SRI research demonstrates how bad actors might encode undetectable malware inside complex deep neural networks.
Information security teams have spent decades stressing the same message: Any software downloaded from the internet can potentially contain malicious code. But is this true of AI models?
Many AI developers rely on pre-trained, third-party models available on public repositories, including deep learning models that power generative AI (GenAI) tools. These have generally been considered “safe” — developers might find that a given model doesn’t perform well, but these models haven’t been understood as serious IT security threats.
A recent paper by Briland Hitaj (an advanced computer scientist at SRI) and his co-authors highlights an alarming finding: It is currently quite possible to inject malware into deep neural networks in a way that is virtually undetectable.
Understanding a new wave of AI vulnerabilities
“During my PhD, I worked a lot on devising security and privacy attacks, especially focused on decentralized learning and federated learning,” Hitaj comments. More recently, he has explored how large language models (LLMs) can be used by bad actors to improve their ability to guess passwords.
In this new paper, Hitaj and his co-authors were curious to better understand potential vulnerabilities in publicly available deep learning models.
The deep learning algorithms that power capabilities like GenAI are markedly different from traditional software. These neural networks contain billions or even trillions of “parameters” — think of them as digital neurons that blink on or off depending on the prompt. These parameters are what enable the uncannily human-like performance of the best generative AI systems. They’re also why many GenAI outputs struggle with “explainability.” The answer may be correct or useful, but there are simply too many variables to explain exactly how the model arrived at the answer.
This same complexity, computer science has recognized, creates numerous opportunities for malware to hide.
“Say an adversary makes a model publicly available,” Hitaj explains. “They release it on Hugging Face, on GitHub, or on any other platform — you name it.
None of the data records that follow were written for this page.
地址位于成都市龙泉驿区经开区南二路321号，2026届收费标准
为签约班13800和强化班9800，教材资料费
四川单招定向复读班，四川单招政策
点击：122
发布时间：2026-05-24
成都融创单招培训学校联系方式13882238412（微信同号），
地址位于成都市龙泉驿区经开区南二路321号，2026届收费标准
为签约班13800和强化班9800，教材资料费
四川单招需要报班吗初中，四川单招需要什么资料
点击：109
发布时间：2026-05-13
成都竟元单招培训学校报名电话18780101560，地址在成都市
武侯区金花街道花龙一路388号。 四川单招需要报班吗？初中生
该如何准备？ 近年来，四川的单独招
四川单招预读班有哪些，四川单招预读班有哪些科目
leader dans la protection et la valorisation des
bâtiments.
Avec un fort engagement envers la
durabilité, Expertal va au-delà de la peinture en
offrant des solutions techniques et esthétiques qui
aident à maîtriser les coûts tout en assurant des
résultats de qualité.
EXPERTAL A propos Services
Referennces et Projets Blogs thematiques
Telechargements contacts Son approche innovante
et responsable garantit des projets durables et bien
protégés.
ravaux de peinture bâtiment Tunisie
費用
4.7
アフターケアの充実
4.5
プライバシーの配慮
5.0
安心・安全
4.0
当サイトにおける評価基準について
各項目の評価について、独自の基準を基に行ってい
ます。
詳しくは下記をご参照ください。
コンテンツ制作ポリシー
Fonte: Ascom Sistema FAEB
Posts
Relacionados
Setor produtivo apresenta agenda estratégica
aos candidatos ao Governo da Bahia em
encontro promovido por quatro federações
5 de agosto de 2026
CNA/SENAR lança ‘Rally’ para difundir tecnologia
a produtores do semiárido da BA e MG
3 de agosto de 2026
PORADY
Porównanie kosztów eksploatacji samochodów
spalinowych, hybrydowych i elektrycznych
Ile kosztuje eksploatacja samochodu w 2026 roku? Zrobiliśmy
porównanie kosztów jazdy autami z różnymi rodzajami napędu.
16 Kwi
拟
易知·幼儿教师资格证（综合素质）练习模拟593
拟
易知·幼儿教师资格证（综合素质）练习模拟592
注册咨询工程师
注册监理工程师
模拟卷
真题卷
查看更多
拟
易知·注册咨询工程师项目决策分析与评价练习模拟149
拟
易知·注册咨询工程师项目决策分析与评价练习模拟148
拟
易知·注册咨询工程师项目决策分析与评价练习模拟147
They make sure that the model operates as intended on its main task. So, if it’s generating some interesting filters to improve your images or helping you with text summarization, it does its original task perfectly. However, the model may contain within its weight parameters additional hidden capabilities. Therefore, we decided to investigate whether it is possible to hide a malicious payload within a deep neural network.”
Building MaleficNet
Previous efforts to hide malware in deep learning models have proven that malware need not compromise model performance. Even so, these past approaches have been easy for antivirus software to detect.
To explore a different way of embedding malware, Hitaj and his co-authors created a framework called MaleficNet. The framework leverages capabilities called Code-Division Multiple-Access (CDMA) and Low-Density Parity-Check (LDPC) error correction, with the aim of making a malware payload undetectable by the most robust malware detection engines.
“It’s important to uncover any potential weaknesses in the ML supply chain.” — Briland Hitaj
The bad news: According to the MaleficNet paper, “Through extensive empirical analysis, we showed that MaleficNet models incur little to no performance penalty, that MaleficNet generalizes across a wide variety of architectures and dataset, and that state-of-the-art malware detection and statistical analysis techniques fail to detect the malware payload.”
In other words, an infected deep learning model can demonstrate uncompromised performance while hiding malware that no current system can detect. Under some circumstances, Hitaj adds, it’s quite possible that a malicious payload could circulate widely before being automatically triggered, leading to widespread impacts.
A problem in search of a solution
“Companies are starting to think in terms of a ‘machine learning supply chain,’” Hitaj observes. The outcomes of AI programs — new efficiencies, new products, and new ways of doing business — are critical to achieving an edge in today’s market. And if the inputs (data, human teams, or the AI models themselves) are compromised, the outcomes will inevitably suffer.
Most conversations around AI risks focus on model performance and training data limitations. AI models can hallucinate, for example, or encode biases. The fact that high-performing models might be perfect for hiding certain types of malware is a concern that the AI community will need to address head-on.
“It’s important to uncover any potential weaknesses in the ML supply chain,” Hitaj concludes. “Understanding the vulnerabilities is the first step toward addressing them, and we hope our findings spur additional research into how to mitigate this particular risk to deep learning models.”
MaleficNet is the result of a collaboration between researchers from SRI, the Swiss Data Science Center, and Sapienza University of Rome. It is documented in two research papers, the first presented at the European Symposium on Research in Computer Security and the second available as an arXiv preprint.